**Problem to work on**.
Please reply with one number only: how many lines in the entries below contain the string "this".

**The data**.
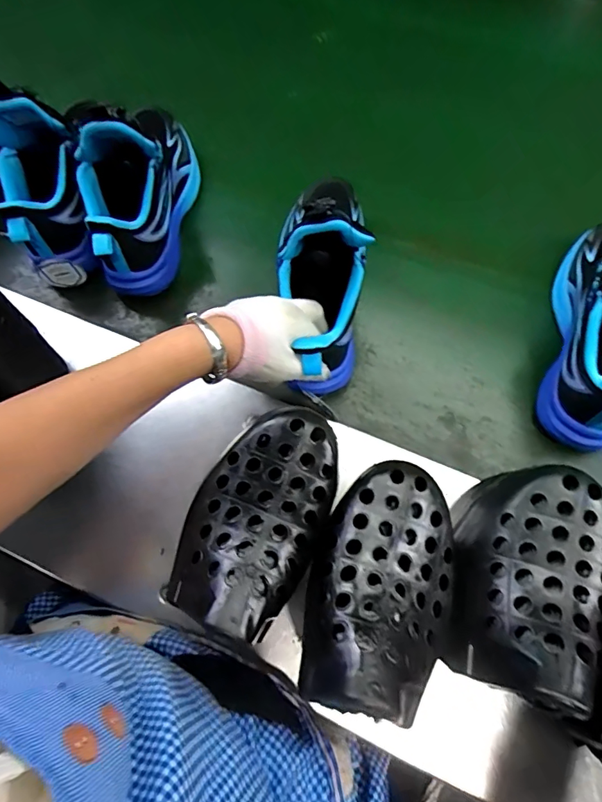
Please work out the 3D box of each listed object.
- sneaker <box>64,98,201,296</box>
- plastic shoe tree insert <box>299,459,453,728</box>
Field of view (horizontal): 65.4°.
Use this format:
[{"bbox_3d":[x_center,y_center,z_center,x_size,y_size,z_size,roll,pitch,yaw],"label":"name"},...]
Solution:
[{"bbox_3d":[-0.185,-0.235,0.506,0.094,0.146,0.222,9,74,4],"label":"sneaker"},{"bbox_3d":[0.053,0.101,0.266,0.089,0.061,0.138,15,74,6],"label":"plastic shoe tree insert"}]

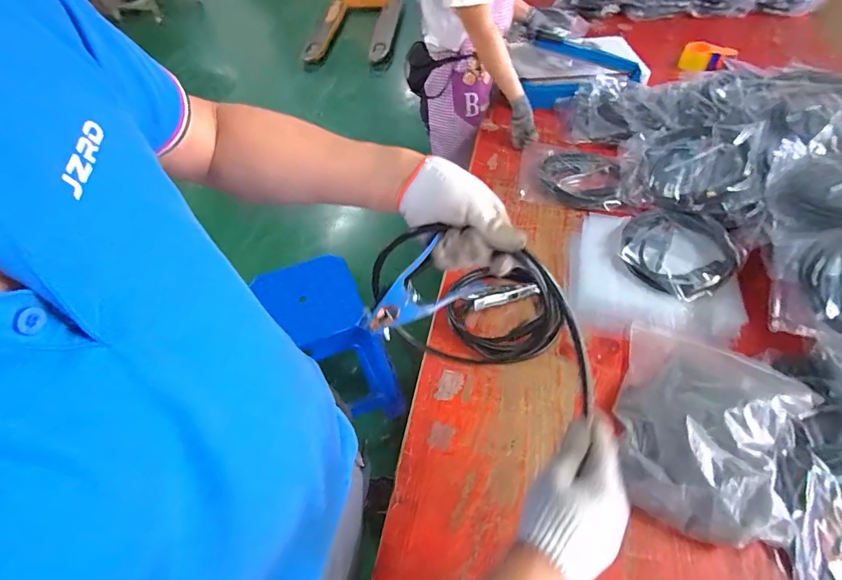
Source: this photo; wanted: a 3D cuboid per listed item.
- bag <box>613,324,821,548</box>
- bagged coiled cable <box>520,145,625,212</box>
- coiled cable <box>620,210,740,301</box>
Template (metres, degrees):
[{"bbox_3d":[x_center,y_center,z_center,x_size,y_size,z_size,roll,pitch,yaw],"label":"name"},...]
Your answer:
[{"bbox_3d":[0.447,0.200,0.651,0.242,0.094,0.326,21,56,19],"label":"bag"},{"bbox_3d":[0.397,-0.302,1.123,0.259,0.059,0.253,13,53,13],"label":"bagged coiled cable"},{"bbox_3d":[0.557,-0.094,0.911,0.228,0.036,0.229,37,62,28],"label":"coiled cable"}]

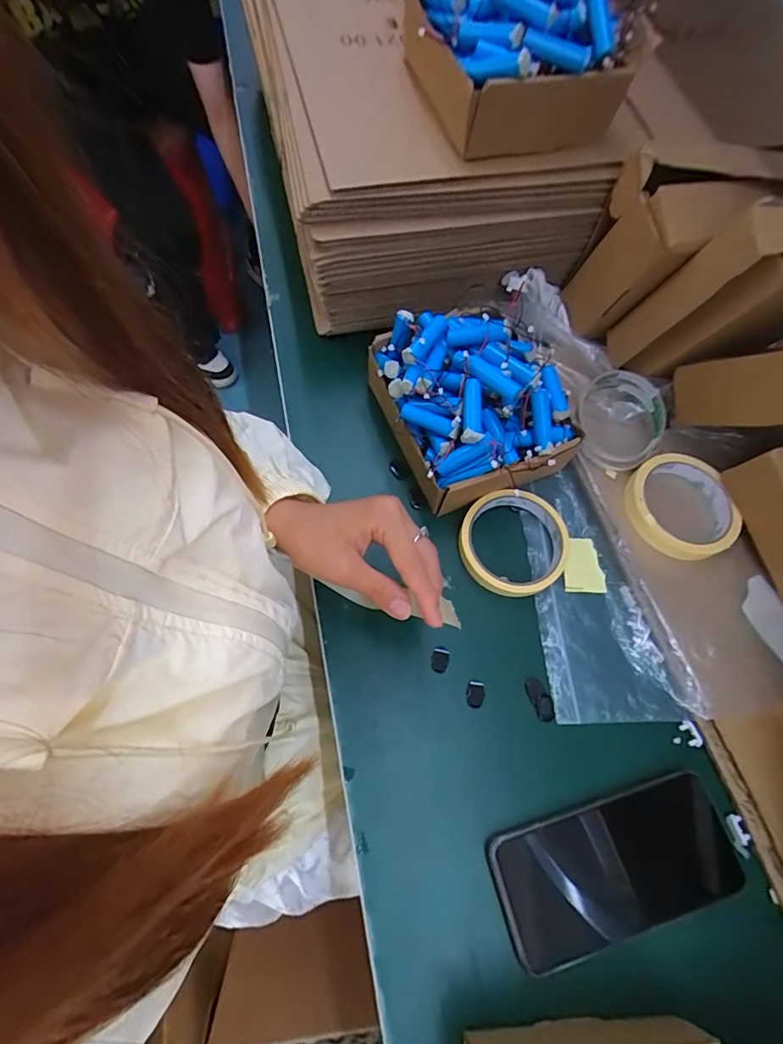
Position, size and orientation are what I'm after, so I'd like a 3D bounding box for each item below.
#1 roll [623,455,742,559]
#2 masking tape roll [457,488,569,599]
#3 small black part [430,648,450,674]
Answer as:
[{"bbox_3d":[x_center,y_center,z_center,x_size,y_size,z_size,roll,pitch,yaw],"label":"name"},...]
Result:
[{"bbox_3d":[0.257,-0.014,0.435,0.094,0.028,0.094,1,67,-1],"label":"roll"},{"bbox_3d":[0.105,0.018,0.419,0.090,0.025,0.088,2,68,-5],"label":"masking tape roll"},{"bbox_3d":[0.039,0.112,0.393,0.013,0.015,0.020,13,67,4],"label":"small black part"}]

**Task result**.
2